Task to carry out |
Pull out every line with the word "println" from the entries below.

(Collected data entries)
────────

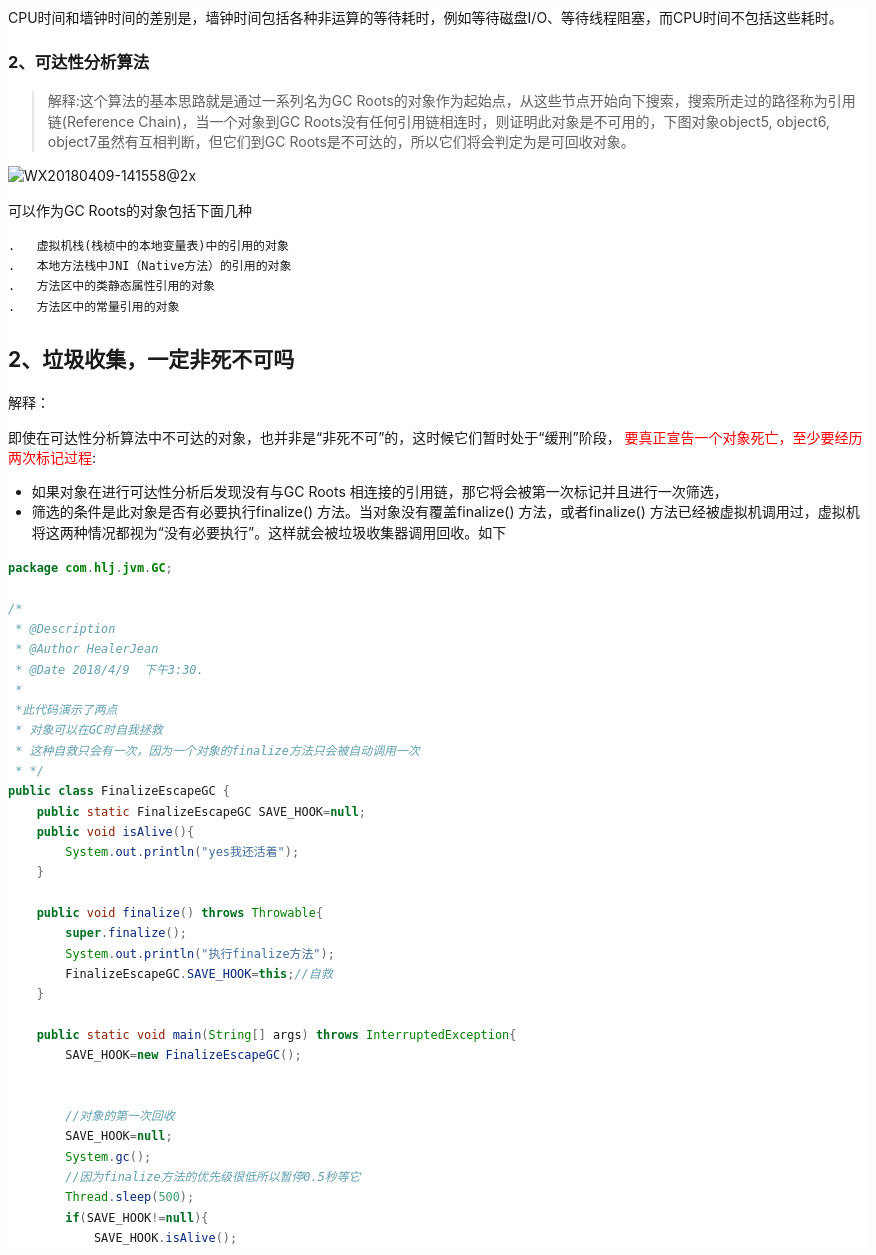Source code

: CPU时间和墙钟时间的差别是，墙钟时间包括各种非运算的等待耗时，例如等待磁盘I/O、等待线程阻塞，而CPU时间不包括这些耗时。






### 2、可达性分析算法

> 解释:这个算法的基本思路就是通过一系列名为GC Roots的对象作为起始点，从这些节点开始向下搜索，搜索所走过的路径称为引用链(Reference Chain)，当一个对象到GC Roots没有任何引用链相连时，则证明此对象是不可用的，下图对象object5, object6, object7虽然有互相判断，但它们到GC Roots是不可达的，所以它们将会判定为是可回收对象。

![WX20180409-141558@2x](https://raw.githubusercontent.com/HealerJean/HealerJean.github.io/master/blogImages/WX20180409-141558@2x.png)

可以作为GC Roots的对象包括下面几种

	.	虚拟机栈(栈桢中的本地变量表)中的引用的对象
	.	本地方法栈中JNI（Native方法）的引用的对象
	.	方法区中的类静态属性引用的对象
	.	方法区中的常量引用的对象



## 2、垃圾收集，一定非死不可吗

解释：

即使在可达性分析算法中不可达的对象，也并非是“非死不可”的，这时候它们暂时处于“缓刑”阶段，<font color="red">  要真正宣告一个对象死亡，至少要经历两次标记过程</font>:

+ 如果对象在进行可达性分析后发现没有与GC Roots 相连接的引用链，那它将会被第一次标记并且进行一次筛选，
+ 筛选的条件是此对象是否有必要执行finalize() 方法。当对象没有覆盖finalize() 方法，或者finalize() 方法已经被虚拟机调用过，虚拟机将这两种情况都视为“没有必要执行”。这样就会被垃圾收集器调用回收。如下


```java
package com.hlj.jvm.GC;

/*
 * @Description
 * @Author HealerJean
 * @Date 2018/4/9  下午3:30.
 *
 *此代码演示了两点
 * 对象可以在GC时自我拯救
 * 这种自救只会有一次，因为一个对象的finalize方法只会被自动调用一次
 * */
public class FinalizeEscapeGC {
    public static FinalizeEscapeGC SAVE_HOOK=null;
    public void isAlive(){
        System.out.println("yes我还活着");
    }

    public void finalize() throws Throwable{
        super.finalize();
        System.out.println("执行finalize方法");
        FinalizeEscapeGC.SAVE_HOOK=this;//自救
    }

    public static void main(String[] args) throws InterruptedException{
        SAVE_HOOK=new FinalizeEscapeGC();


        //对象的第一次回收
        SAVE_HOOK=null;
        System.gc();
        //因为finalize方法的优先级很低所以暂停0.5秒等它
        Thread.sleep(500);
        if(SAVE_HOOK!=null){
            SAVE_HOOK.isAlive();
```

────────

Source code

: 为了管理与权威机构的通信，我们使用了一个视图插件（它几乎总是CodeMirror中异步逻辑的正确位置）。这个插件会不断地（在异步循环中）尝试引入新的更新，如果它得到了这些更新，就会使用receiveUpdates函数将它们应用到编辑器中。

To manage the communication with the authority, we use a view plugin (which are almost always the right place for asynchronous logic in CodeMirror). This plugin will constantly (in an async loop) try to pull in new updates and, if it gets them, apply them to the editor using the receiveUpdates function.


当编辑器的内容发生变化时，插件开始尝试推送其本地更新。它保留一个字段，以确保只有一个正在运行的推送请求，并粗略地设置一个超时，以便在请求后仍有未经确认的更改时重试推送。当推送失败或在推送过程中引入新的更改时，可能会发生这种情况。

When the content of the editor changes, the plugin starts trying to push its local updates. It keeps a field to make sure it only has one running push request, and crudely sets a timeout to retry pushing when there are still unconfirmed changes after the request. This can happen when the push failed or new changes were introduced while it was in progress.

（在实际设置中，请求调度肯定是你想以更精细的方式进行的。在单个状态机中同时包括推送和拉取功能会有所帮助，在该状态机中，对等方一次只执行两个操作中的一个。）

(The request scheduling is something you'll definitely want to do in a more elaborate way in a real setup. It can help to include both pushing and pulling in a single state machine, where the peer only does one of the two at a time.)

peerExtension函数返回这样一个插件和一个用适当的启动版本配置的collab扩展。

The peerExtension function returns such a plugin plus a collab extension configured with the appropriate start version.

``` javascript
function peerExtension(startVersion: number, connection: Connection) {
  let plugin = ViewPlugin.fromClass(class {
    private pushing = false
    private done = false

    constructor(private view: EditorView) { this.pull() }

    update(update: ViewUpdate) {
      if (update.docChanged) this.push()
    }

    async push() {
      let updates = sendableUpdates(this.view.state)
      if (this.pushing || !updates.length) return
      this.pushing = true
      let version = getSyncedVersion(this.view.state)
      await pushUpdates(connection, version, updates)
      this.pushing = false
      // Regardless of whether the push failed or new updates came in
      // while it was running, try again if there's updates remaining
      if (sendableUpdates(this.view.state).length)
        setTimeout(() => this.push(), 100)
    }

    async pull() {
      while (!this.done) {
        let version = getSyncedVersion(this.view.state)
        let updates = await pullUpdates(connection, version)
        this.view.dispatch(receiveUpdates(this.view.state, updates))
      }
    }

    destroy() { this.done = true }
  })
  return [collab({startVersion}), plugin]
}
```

────────

Response to the exercise |
        System.out.println("yes我还活着");
        System.out.println("执行finalize方法");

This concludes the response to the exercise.